(Work instruction)
Filter the data below for the string "Pydantic" and copy each matching line.

(Study material)
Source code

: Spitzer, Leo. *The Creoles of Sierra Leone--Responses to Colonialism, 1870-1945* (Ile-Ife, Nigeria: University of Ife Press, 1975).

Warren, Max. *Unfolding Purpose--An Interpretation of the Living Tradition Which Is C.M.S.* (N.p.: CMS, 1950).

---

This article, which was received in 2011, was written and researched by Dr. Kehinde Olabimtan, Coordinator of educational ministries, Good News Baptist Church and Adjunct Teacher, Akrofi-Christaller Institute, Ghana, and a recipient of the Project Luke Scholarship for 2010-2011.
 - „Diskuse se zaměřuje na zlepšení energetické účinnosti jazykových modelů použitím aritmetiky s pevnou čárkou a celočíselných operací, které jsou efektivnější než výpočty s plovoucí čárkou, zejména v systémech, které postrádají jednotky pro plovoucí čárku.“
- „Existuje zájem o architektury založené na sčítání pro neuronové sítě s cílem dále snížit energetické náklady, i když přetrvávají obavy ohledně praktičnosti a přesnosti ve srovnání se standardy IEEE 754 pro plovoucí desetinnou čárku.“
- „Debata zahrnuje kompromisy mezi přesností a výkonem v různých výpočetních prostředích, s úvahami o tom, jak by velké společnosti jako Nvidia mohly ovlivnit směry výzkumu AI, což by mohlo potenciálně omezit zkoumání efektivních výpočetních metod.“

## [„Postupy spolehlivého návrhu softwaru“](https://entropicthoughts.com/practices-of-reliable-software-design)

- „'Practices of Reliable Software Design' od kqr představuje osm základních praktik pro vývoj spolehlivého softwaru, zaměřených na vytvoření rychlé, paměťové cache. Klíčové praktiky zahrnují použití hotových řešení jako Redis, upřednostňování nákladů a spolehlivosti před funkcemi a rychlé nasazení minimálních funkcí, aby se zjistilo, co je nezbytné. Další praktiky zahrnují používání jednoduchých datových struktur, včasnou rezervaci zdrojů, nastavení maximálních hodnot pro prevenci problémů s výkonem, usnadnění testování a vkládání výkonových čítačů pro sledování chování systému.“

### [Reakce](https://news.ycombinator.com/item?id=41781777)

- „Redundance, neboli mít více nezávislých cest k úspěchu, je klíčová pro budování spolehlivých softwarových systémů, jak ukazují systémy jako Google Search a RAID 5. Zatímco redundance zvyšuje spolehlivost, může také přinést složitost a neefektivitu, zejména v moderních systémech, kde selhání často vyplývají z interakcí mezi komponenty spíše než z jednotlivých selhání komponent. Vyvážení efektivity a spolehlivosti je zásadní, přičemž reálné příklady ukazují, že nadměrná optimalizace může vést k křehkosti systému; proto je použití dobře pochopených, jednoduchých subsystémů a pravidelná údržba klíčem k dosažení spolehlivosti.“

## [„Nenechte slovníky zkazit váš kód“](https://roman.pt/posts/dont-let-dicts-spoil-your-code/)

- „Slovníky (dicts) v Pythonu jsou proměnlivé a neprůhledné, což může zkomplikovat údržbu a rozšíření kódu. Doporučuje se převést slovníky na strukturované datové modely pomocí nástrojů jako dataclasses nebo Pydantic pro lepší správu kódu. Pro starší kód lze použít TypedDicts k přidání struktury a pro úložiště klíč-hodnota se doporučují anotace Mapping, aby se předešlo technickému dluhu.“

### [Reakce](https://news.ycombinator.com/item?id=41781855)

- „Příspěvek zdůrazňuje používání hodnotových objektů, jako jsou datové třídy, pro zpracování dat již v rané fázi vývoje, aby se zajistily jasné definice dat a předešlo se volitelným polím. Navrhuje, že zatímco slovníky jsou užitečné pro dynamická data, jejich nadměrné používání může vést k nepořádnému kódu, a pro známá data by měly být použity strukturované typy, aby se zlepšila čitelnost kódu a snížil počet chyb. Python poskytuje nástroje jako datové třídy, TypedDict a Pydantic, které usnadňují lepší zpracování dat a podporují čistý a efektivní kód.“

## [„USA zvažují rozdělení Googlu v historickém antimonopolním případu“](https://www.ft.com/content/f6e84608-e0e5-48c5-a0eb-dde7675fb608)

(Result below)
- „Slovníky (dicts) v Pythonu jsou proměnlivé a neprůhledné, což může zkomplikovat údržbu a rozšíření kódu. Doporučuje se převést slovníky na strukturované datové modely pomocí nástrojů jako dataclasses nebo Pydantic pro lepší správu kódu. Pro starší kód lze použít TypedDicts k přidání struktury a pro úložiště klíč-hodnota se doporučují anotace Mapping, aby se předešlo technickému dluhu.“
- „Příspěvek zdůrazňuje používání hodnotových objektů, jako jsou datové třídy, pro zpracování dat již v rané fázi vývoje, aby se zajistily jasné definice dat a předešlo se volitelným polím. Navrhuje, že zatímco slovníky jsou užitečné pro dynamická data, jejich nadměrné používání může vést k nepořádnému kódu, a pro známá data by měly být použity strukturované typy, aby se zlepšila čitelnost kódu a snížil počet chyb. Python poskytuje nástroje jako datové třídy, TypedDict a Pydantic, které usnadňují lepší zpracování dat a podporují čistý a efektivní kód.“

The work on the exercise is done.